Spot butter prices managed to find some traction this week. With the exception of a dip on Wednesday, CME spot butter prices moved up all week, closing Friday’s trade at $1.395/lb., up 12.75¢ from last week. Market participants indicate that lower prices have helped to generate additional demand, particularly from retailers. As U.S. prices continue to hold a significant discount to global competitors, interest from international buyers is growing, and where possible, manufacturers are adjusting to produce butter that meets international standards. Even with the uptick in demand, cream supplies remain available and with churns running hard, butter inventories are still heavy. Most participants expect the butter market to bounce after March 1, when the shift from old crop to new crop butter occurs.

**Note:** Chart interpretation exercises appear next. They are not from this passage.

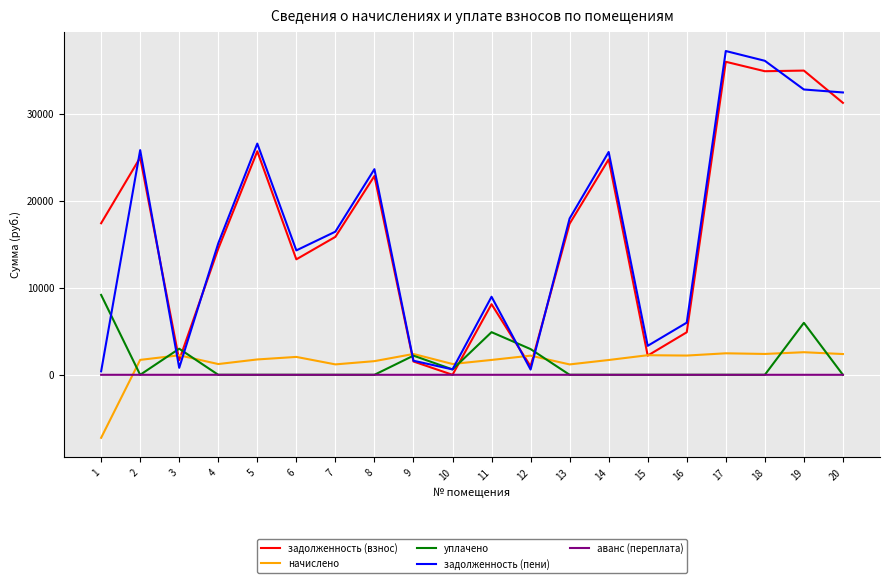

The value of уплачено at 3 is 3000.0. True or false?

True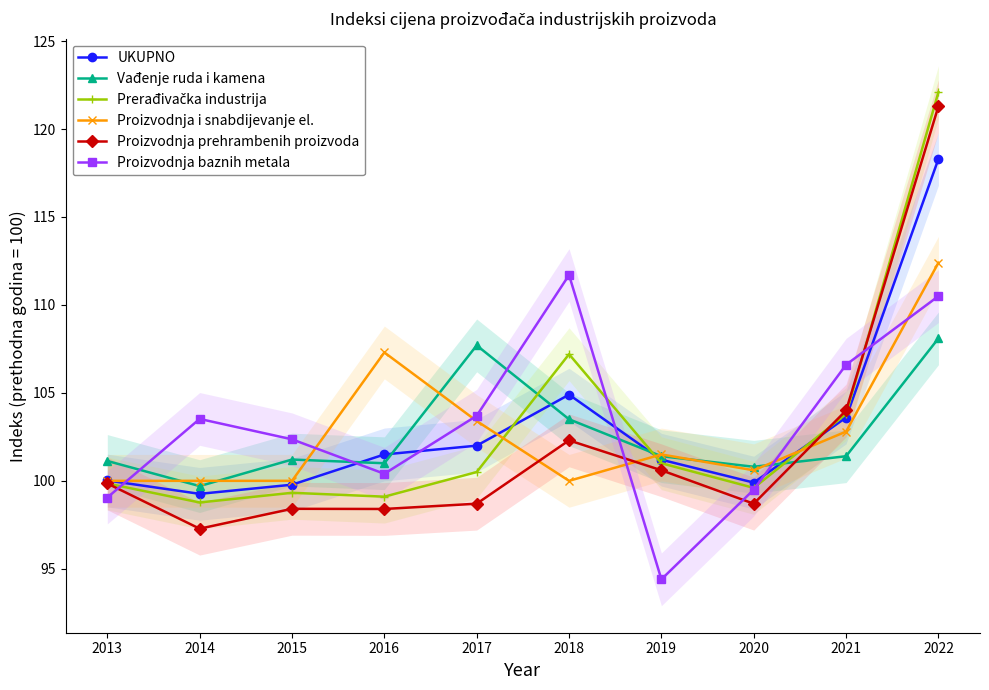

How many values in the Vađenje ruda i kamena series are below 101?

2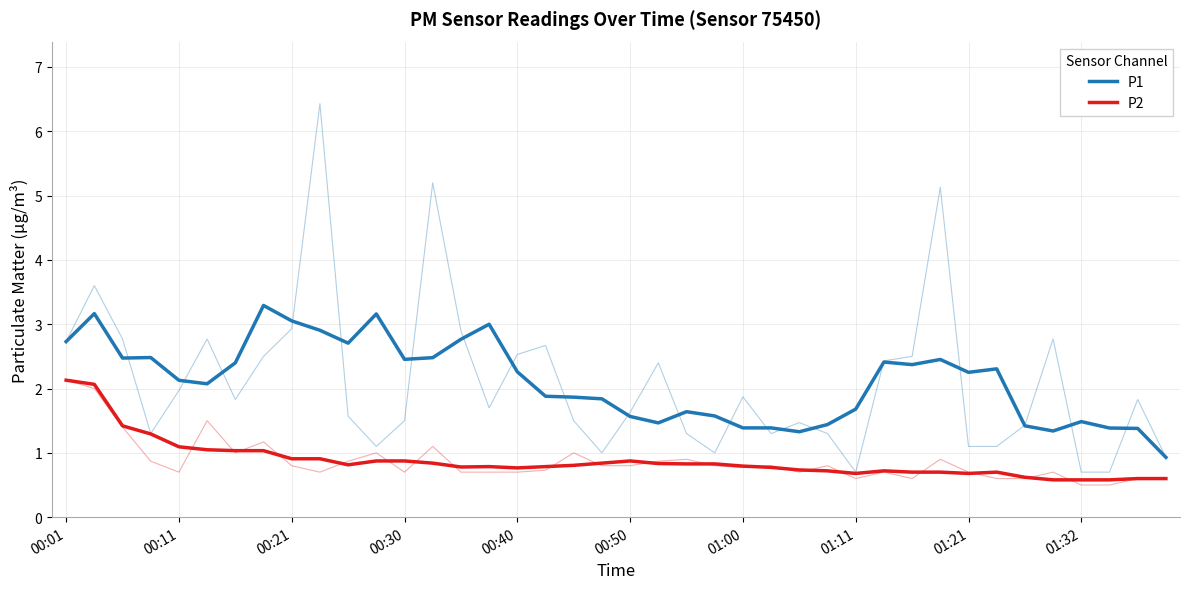

What is the difference between the maximum and minimum values in the P2 series?

1.5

Nonfat dry milk (NDM) markets were unsettled this week. Inventories are heavy but demand has remained robust from both domestic and international sources, thus helping to keep some tension in the market. Condensed skim for dryers can still easily be obtained but NDM manufacturers indicate that prices have increased modestly. Spot NDM prices lost .75¢ over the course of the week at the CME, ultimately closing at $1.1125/lb. with 16 loads trading hands.
The dry whey market continues to demonstrate resilience with prices moving upward on strong exports and a production preference for higher protein products like whey protein concentrates and whey protein isolates. U.S. whey exports hit a record high in 2020, up 23.4% year over year after considering the leap day, and with 38.9% of these exports destined for China. Exporters have reported that Asian demand for U.S. whey has slowed in recent weeks as the Chinese New Year approached, but demand is expected to rebound after the holiday. CME spot dry whey was able to add .75¢ during the week to close Friday’s session at 54.25¢/lb.
Class III milk futures were under pressure for most of the week as they embodied the weakness of the spot Cheddar block market. Thursday’s House Agriculture Committee announcement imbued the market with a bit of strength and pushed several nearby contracts limit up. However, the rally was short-lived, and by Friday’s settlements nearly all 2021 contracts corrected downward once again. Class IV milk futures remained quiet for most of the week.
In its World Agricultural Supply and Demand Estimates report released on Tuesday, USDA made no edits to U.S. production estimates for corn or soybeans. However, the agency did increase export estimates by 50 million bushels for corn and 20 million bushels for soybeans, resulting in lower ending stocks. If USDA’s current estimates come to fruition, ending stocks of corn and soybeans will be the lowest since the 2013/2014 marketing year. Corn futures fell modestly on the report while soybean futures moved upward.
The trade continues to closely track the South American situation where rainy weather has postponed the soybean harvest and thus delayed planting of the country’s second corn crop, known as the safrinha crop. If the delays continue, it could lead to a reduction in Brazil’s corn production estimates and put additional pressure on global corn supplies.